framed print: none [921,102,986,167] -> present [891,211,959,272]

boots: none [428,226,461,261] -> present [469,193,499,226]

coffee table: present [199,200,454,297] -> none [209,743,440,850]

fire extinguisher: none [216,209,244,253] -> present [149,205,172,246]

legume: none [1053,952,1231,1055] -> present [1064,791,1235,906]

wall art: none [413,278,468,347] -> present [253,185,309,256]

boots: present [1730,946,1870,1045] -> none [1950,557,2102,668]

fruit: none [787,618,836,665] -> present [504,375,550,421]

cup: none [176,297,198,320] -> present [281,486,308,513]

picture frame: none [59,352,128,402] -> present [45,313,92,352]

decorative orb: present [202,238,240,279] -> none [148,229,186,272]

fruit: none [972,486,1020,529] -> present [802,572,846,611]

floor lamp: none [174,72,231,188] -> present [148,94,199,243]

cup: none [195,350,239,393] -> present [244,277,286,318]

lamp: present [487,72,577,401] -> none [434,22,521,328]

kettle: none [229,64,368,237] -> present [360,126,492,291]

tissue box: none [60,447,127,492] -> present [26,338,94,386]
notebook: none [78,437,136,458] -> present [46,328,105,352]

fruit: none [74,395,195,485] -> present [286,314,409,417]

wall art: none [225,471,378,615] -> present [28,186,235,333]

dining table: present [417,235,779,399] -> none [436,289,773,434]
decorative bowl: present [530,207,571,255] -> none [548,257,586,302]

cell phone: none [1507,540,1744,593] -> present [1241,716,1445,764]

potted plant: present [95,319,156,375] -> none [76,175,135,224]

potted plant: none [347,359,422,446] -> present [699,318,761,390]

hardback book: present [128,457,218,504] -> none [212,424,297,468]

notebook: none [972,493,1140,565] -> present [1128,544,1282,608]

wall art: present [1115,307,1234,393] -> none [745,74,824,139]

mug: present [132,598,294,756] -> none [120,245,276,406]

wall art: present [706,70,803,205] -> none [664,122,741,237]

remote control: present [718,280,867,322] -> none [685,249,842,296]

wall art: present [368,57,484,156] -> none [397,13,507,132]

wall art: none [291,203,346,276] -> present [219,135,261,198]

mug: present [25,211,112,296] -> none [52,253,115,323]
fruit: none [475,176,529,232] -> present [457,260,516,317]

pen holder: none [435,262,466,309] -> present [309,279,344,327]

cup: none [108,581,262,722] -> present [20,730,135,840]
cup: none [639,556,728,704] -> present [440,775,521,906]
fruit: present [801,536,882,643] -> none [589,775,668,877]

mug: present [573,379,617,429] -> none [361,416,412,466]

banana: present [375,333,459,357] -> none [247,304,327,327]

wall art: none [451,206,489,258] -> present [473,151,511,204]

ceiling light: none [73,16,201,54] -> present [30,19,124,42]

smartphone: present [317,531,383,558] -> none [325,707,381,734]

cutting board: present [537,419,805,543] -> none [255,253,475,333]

——————————

**Exercise prompt**
Letter for letter, copy all of the entries above.

**Solved exercise**
framed print: none [921,102,986,167] -> present [891,211,959,272]

boots: none [428,226,461,261] -> present [469,193,499,226]

coffee table: present [199,200,454,297] -> none [209,743,440,850]

fire extinguisher: none [216,209,244,253] -> present [149,205,172,246]

legume: none [1053,952,1231,1055] -> present [1064,791,1235,906]

wall art: none [413,278,468,347] -> present [253,185,309,256]

boots: present [1730,946,1870,1045] -> none [1950,557,2102,668]

fruit: none [787,618,836,665] -> present [504,375,550,421]

cup: none [176,297,198,320] -> present [281,486,308,513]

picture frame: none [59,352,128,402] -> present [45,313,92,352]

decorative orb: present [202,238,240,279] -> none [148,229,186,272]

fruit: none [972,486,1020,529] -> present [802,572,846,611]

floor lamp: none [174,72,231,188] -> present [148,94,199,243]

cup: none [195,350,239,393] -> present [244,277,286,318]

lamp: present [487,72,577,401] -> none [434,22,521,328]

kettle: none [229,64,368,237] -> present [360,126,492,291]

tissue box: none [60,447,127,492] -> present [26,338,94,386]
notebook: none [78,437,136,458] -> present [46,328,105,352]

fruit: none [74,395,195,485] -> present [286,314,409,417]

wall art: none [225,471,378,615] -> present [28,186,235,333]

dining table: present [417,235,779,399] -> none [436,289,773,434]
decorative bowl: present [530,207,571,255] -> none [548,257,586,302]

cell phone: none [1507,540,1744,593] -> present [1241,716,1445,764]

potted plant: present [95,319,156,375] -> none [76,175,135,224]

potted plant: none [347,359,422,446] -> present [699,318,761,390]

hardback book: present [128,457,218,504] -> none [212,424,297,468]

notebook: none [972,493,1140,565] -> present [1128,544,1282,608]

wall art: present [1115,307,1234,393] -> none [745,74,824,139]

mug: present [132,598,294,756] -> none [120,245,276,406]

wall art: present [706,70,803,205] -> none [664,122,741,237]

remote control: present [718,280,867,322] -> none [685,249,842,296]

wall art: present [368,57,484,156] -> none [397,13,507,132]

wall art: none [291,203,346,276] -> present [219,135,261,198]

mug: present [25,211,112,296] -> none [52,253,115,323]
fruit: none [475,176,529,232] -> present [457,260,516,317]

pen holder: none [435,262,466,309] -> present [309,279,344,327]

cup: none [108,581,262,722] -> present [20,730,135,840]
cup: none [639,556,728,704] -> present [440,775,521,906]
fruit: present [801,536,882,643] -> none [589,775,668,877]

mug: present [573,379,617,429] -> none [361,416,412,466]

banana: present [375,333,459,357] -> none [247,304,327,327]

wall art: none [451,206,489,258] -> present [473,151,511,204]

ceiling light: none [73,16,201,54] -> present [30,19,124,42]

smartphone: present [317,531,383,558] -> none [325,707,381,734]

cutting board: present [537,419,805,543] -> none [255,253,475,333]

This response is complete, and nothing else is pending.